SPONTANEOUS VASOMOTION IN HAMSTER-CHEEK POUCH ARTERIOLES IN VARYING EXPERIMENTAL CONDITIONS

The spontaneous rhythmic motor activity (vasomotion) of arterioles was studied in vivo in the hamster cheek pouch by means of intravital microscopy. In control conditions, arteriolar vasomotion was regularly present in healthy preparations, independent of anesthesia (pentobarbital sodium or alpha-chloralose), composition of the superfusate [tris(hydroxymethyl)aminomethane-buffered or N-2-hydroxyethylpiperazine-N'-2-ethanesulfonic acid-supported HCO3(-)-buffered saline solutions) or a combined nerve, alpha- and beta-receptor blockade.
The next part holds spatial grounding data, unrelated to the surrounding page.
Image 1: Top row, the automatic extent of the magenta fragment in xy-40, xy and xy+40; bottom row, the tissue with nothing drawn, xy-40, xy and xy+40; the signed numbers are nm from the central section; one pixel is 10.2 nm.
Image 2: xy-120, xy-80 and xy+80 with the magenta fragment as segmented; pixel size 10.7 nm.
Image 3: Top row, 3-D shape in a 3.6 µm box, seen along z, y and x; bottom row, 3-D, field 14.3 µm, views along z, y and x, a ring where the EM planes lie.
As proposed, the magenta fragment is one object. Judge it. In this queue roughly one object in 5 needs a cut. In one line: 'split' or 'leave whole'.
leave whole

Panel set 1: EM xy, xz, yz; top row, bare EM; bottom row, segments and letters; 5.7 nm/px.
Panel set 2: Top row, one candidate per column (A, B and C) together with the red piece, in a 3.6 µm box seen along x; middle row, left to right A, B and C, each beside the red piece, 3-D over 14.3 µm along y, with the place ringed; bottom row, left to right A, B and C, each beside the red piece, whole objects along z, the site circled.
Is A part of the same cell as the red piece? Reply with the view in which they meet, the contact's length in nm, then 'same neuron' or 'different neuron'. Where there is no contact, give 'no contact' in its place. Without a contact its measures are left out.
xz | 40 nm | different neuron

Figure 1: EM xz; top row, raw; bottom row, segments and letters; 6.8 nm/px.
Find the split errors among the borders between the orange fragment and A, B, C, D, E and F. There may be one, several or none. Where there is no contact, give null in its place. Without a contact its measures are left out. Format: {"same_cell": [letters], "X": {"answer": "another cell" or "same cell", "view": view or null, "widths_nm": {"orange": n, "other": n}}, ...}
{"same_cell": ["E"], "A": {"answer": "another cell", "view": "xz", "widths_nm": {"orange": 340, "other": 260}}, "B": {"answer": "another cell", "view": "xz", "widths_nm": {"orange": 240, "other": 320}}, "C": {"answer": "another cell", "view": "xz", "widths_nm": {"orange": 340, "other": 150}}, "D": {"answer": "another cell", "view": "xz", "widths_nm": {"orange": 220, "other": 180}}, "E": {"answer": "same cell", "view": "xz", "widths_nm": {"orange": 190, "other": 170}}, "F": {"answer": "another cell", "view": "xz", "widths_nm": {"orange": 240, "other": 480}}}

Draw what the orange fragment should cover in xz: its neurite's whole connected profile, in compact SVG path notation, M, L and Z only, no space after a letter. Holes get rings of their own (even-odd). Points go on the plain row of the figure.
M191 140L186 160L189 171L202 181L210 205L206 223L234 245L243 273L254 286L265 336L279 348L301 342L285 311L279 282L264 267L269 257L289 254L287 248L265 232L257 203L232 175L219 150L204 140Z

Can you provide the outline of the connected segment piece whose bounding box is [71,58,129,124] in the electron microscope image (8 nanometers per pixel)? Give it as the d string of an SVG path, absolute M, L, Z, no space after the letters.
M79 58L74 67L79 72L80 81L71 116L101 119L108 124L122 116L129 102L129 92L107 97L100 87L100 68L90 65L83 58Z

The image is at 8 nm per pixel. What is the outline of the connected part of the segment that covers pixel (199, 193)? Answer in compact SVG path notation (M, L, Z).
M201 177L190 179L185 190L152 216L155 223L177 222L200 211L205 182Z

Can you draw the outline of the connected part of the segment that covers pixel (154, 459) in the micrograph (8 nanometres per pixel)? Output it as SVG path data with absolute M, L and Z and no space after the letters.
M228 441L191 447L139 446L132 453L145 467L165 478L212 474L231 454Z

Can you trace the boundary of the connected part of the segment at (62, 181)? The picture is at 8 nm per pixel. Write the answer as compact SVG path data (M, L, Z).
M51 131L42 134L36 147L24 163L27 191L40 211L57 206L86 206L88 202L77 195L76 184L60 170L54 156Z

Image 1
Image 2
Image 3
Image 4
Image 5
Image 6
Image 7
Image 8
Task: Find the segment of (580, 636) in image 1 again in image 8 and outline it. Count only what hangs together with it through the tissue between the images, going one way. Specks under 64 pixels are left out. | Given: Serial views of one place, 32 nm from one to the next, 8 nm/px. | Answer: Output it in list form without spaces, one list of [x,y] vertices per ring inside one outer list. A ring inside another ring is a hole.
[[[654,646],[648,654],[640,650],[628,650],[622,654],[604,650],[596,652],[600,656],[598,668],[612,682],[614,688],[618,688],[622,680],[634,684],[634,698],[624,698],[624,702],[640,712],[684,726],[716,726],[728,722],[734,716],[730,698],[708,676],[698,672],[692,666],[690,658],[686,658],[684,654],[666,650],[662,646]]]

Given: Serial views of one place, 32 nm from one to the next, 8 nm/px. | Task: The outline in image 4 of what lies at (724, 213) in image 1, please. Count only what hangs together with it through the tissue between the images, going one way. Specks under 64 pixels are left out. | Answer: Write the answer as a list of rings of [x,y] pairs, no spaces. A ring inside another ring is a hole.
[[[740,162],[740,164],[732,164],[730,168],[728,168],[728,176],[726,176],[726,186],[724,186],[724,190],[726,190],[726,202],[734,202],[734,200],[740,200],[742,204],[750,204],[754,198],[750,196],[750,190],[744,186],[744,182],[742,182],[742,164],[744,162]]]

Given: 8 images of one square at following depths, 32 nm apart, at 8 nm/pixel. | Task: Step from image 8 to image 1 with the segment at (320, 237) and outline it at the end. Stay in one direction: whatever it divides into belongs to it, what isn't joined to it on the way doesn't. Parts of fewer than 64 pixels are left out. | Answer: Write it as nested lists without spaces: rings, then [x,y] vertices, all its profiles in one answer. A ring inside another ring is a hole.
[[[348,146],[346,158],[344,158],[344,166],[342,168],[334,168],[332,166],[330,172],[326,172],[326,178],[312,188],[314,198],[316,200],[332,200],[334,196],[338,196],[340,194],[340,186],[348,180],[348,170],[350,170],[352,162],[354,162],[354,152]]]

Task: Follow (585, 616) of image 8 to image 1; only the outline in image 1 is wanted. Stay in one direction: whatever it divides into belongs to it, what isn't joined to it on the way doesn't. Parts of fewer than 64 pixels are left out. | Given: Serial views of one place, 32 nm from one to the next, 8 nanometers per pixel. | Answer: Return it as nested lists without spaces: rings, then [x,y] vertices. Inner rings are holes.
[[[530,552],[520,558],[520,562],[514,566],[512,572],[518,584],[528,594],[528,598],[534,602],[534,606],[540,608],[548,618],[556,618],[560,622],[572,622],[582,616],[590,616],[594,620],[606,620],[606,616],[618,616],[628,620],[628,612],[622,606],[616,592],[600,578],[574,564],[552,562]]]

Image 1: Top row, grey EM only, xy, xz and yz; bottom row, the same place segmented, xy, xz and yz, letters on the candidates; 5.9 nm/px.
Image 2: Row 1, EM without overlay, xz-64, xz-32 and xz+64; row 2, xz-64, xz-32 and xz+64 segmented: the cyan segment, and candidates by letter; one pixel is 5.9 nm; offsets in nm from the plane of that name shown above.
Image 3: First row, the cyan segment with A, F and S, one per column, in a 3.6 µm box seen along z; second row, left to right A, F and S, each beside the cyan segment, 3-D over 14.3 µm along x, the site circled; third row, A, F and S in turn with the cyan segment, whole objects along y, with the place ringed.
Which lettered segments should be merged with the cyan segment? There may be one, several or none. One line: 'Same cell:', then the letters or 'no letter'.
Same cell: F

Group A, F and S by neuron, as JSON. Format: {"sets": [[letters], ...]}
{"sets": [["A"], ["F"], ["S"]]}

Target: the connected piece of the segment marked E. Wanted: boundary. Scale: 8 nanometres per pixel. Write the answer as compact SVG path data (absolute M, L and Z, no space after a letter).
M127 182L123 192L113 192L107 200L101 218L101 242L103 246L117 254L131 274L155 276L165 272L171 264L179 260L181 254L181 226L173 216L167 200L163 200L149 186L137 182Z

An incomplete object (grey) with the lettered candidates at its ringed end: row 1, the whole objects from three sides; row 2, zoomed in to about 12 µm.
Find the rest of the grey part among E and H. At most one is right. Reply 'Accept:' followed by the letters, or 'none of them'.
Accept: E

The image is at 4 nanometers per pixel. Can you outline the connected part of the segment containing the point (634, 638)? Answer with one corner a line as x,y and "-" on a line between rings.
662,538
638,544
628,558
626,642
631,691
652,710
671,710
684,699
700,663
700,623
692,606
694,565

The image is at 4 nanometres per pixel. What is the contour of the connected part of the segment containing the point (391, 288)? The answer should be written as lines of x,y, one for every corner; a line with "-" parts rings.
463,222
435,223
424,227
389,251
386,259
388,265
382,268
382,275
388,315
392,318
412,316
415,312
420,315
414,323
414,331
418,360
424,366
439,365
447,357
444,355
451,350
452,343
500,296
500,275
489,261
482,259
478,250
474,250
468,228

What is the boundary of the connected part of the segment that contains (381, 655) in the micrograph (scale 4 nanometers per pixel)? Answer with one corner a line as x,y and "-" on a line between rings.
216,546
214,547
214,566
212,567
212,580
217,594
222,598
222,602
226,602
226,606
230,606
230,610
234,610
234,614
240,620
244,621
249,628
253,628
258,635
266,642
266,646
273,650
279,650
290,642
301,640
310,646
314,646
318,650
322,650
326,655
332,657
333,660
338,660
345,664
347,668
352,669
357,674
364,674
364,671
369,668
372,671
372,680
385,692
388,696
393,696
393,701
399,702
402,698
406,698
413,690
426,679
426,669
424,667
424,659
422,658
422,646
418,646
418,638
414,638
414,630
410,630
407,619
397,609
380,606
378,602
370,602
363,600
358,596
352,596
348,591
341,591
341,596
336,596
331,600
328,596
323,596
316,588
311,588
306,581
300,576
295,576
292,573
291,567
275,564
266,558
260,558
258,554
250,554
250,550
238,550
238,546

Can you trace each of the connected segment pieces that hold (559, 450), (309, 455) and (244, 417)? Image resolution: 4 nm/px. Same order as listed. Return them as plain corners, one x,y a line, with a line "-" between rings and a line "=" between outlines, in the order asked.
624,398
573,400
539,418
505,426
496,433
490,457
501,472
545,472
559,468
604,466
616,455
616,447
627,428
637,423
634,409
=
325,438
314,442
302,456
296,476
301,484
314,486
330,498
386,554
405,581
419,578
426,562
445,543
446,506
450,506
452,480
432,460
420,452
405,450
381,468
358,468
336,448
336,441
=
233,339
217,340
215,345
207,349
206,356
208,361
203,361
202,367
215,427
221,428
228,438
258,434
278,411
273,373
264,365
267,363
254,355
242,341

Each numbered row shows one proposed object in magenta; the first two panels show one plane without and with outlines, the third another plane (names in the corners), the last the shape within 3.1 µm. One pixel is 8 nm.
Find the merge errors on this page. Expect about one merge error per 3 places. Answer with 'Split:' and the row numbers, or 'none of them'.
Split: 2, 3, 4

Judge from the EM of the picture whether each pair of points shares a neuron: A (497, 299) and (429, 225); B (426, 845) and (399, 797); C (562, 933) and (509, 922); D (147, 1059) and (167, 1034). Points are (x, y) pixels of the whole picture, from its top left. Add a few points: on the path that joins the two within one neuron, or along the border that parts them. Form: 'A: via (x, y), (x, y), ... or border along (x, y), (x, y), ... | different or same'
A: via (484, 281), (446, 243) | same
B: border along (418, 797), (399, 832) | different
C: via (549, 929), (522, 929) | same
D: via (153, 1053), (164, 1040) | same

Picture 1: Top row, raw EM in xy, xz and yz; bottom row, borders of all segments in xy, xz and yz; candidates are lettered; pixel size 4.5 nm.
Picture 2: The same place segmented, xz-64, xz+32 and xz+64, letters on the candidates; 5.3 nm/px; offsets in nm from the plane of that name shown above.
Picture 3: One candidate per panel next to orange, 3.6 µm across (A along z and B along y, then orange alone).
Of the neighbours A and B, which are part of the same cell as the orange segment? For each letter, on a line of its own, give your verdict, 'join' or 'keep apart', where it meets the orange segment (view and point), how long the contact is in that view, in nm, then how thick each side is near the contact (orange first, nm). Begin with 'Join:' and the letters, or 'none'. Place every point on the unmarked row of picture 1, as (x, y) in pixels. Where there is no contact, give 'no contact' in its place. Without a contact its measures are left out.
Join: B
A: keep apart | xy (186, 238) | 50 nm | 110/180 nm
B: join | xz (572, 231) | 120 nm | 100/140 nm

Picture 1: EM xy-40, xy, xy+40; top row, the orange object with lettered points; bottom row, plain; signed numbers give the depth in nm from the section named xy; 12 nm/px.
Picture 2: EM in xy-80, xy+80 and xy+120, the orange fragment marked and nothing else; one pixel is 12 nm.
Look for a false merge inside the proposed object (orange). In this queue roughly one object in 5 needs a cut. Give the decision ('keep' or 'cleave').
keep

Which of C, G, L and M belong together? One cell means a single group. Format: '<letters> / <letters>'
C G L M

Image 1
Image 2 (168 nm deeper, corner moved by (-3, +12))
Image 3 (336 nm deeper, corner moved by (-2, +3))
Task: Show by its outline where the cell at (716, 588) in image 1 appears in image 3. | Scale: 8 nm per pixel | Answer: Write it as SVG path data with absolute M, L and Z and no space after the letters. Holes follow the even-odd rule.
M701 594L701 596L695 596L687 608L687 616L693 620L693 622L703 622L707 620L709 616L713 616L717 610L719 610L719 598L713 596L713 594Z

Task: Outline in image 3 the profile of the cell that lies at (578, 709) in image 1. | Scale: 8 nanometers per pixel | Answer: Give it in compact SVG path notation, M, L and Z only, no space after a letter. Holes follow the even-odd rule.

In arterioles with internal diameters between 13 and 52-mu-m, the vasomotion frequency (3-15 cycles/min) and amplitude (2-10-mu-m) were not significantly correlated to vessel size. The frequency and amplitude of the spontaneous arteriolar vasomotion could be modified by changes in the physical and chemical environment of the preparation. Thus, addition of pinacidil, a K+ channel activator, to the superfusate dose dependently decreased and finally suppressed vasomotion, in combination with an increase of the vessel diameter. These effects could be counteracted if glibenclamide (10(-6) M), a K+ channel blocker, was added to the superfusing solution. In the absence of any major changes in vessel diameter, vasomotion was also abolished by increasing the PO2 (from approximately 15 to 30 mmHg), varying the pH (from 7.40 to 7.22 or 7.65), and lowering the temperature to 15-degrees-C in the superfusion solution. The abolition of vasomotion observed because of increased PO2 and changes in pH could be reversed by addition of glibenclamide (10(-6) M) or tetraethylammonium chloride (TEA, 5 x 10(-3) M), another K+ channel blocker, to the superfusion solution; in the case of lowered temperature only glibenclamide was effective. The results support the hypothesis that, in the investigated vessels, vasomotion represents a myogenic activity sustained by a delicate balance between membrane currents among which K+ currents passing through TEA-, pinacidil-, and glibenclamide-sensitive membrane channels seem to play an important role.